European Master System cover

Conversions for Amiga, Atari ST, Commodore 64, and ZX Spectrum were released in 1990 by Ocean Software, developed by Glasgow's ICE Software. A conversion for the PC Engine (TurboGrafx-16) was released exclusively in Japan by Taito on January 25, 1991. Natsume Co., Ltd. ported it to the Master System in 1992. An Amstrad plus/GX4000 version was written but never released, and only a small number of cartridges are known to exist.

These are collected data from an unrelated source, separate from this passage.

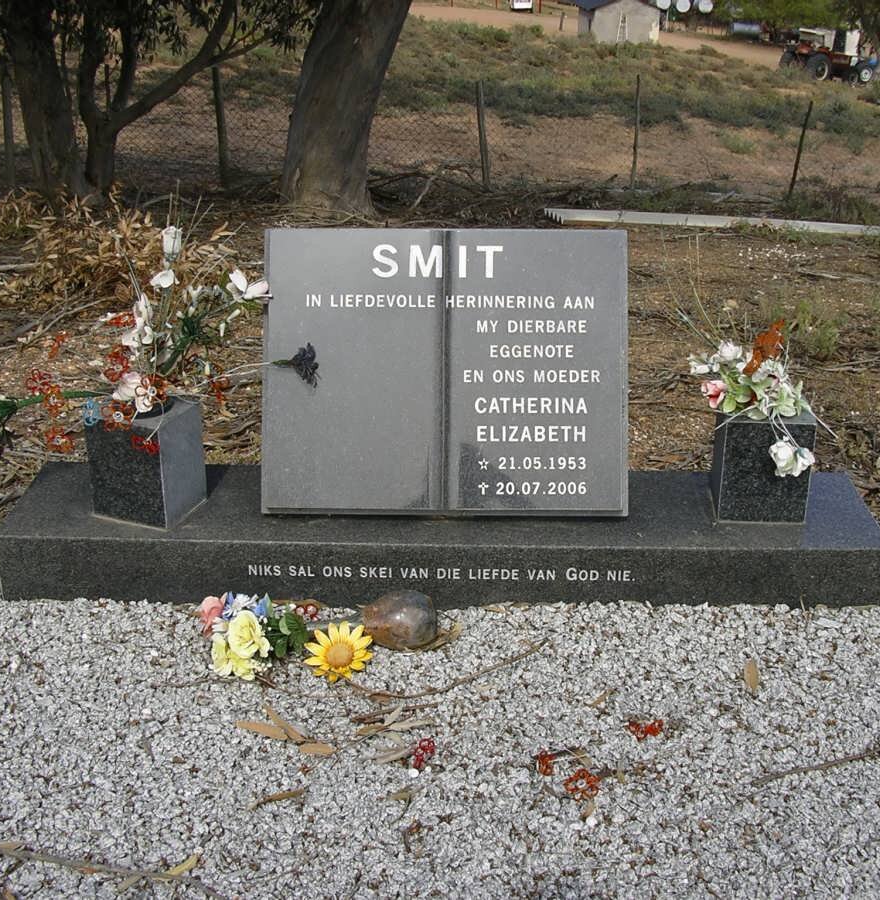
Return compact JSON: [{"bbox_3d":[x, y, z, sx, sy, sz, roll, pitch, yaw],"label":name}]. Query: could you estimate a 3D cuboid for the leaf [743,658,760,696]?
[{"bbox_3d":[0.466,0.338,1.972,0.023,0.012,0.090,9,25,19],"label":"leaf"}]

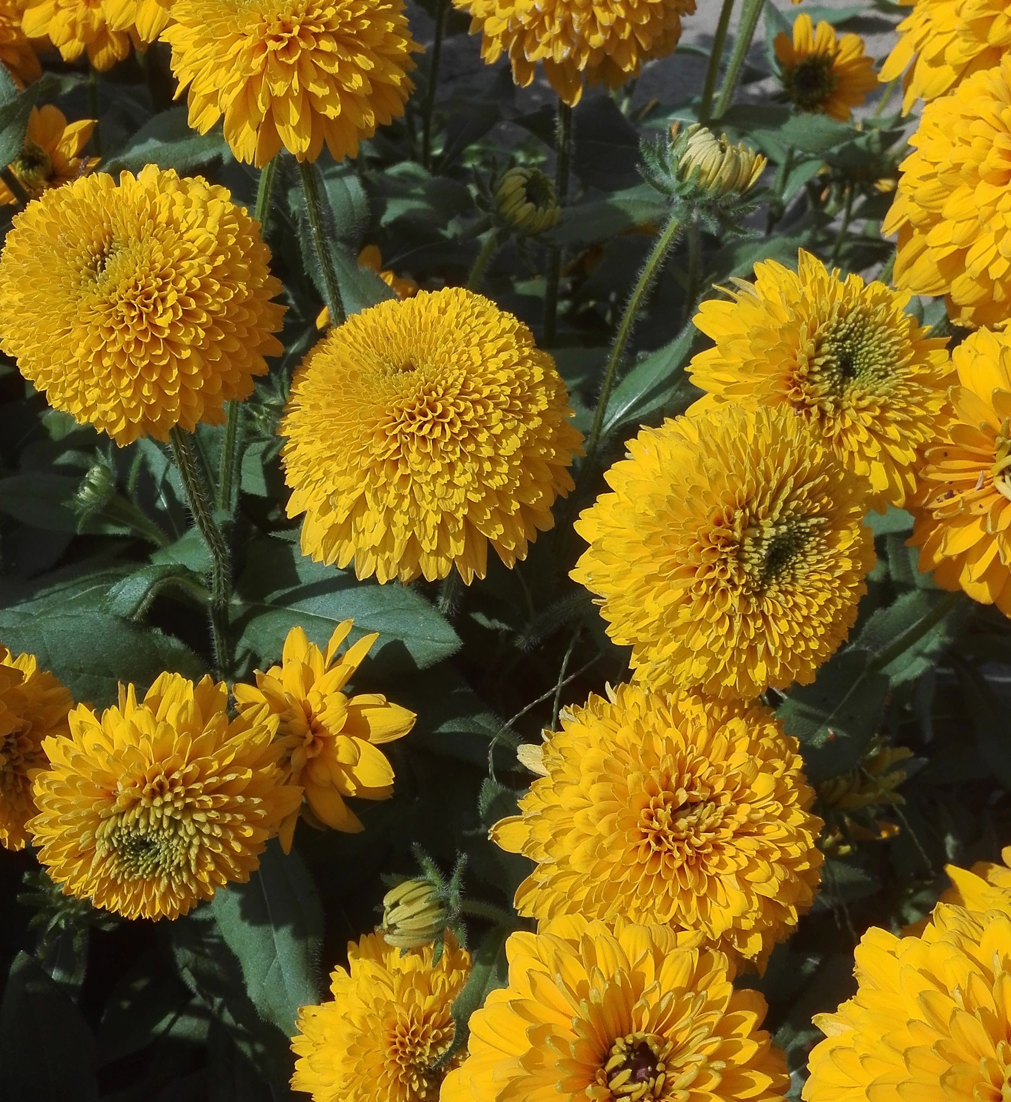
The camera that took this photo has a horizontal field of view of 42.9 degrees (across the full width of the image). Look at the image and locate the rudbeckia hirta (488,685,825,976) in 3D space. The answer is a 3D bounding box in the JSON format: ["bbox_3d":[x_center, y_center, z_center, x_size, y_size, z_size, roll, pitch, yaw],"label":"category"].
[{"bbox_3d":[0.044,0.079,0.370,0.090,0.058,0.085,0,74,-6],"label":"rudbeckia hirta"}]

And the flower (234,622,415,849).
[{"bbox_3d":[-0.058,0.058,0.410,0.058,0.034,0.068,0,73,-6],"label":"flower"}]

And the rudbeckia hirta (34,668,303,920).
[{"bbox_3d":[-0.106,0.077,0.403,0.080,0.080,0.042,0,9,-5],"label":"rudbeckia hirta"}]

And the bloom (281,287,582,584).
[{"bbox_3d":[-0.021,-0.033,0.362,0.088,0.062,0.088,0,56,11],"label":"bloom"}]

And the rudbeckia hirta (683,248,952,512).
[{"bbox_3d":[0.096,-0.051,0.390,0.082,0.045,0.082,0,85,-15],"label":"rudbeckia hirta"}]

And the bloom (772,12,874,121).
[{"bbox_3d":[0.147,-0.222,0.594,0.047,0.047,0.019,0,15,28],"label":"bloom"}]

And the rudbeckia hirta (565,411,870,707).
[{"bbox_3d":[0.065,0.000,0.385,0.092,0.064,0.088,0,87,-26],"label":"rudbeckia hirta"}]

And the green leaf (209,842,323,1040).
[{"bbox_3d":[-0.079,0.124,0.420,0.042,0.016,0.080,-9,67,-7],"label":"green leaf"}]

In 1996, Taito released an emulation of the arcade original for the Sega Saturn in Japan, bundled together with Chase H.Q. on one disc.

==Reception==

Contemporary reception
Review scores
| Publication | Scores |  |  |  |  |  |
| Arcade | Amiga | ST | C64 | PC Engine | ZX |
| ACE | 4/5 |  |  |  |  |  |
| Commodore User | 86% | 72% |  |  |  |  |
| Computer + Video Games |  | 84% |  | 79% | 85% |  |
| Raze |  |  |  |  | 89% |  |
| Sinclair User | 8/10 |  |  |  |  |  |
| Your Sinclair | 94% |  |  |  |  | 80% |
| Zero | 5/5 | 81% | 79% |  |  |  |
| Zzap!64 | Positive | 91% |  | 93% |  |  |
Awards
| Publication | Award |  |  |  |  |  |
| Crash | Coin-op of the month |  |  |  |  |  |

In Japan, Game Machine listed Special Criminal Investigation as the second most successful upright arcade unit of November 1989. It went on to become Japan's third highest-grossing dedicated arcade game of 1990, below Super Monaco GP and Winning Run Suzuka GP. The arcade game was also a major hit in Europe, particularly in the United Kingdom, where Taito shipped 1,500 units by January 1990.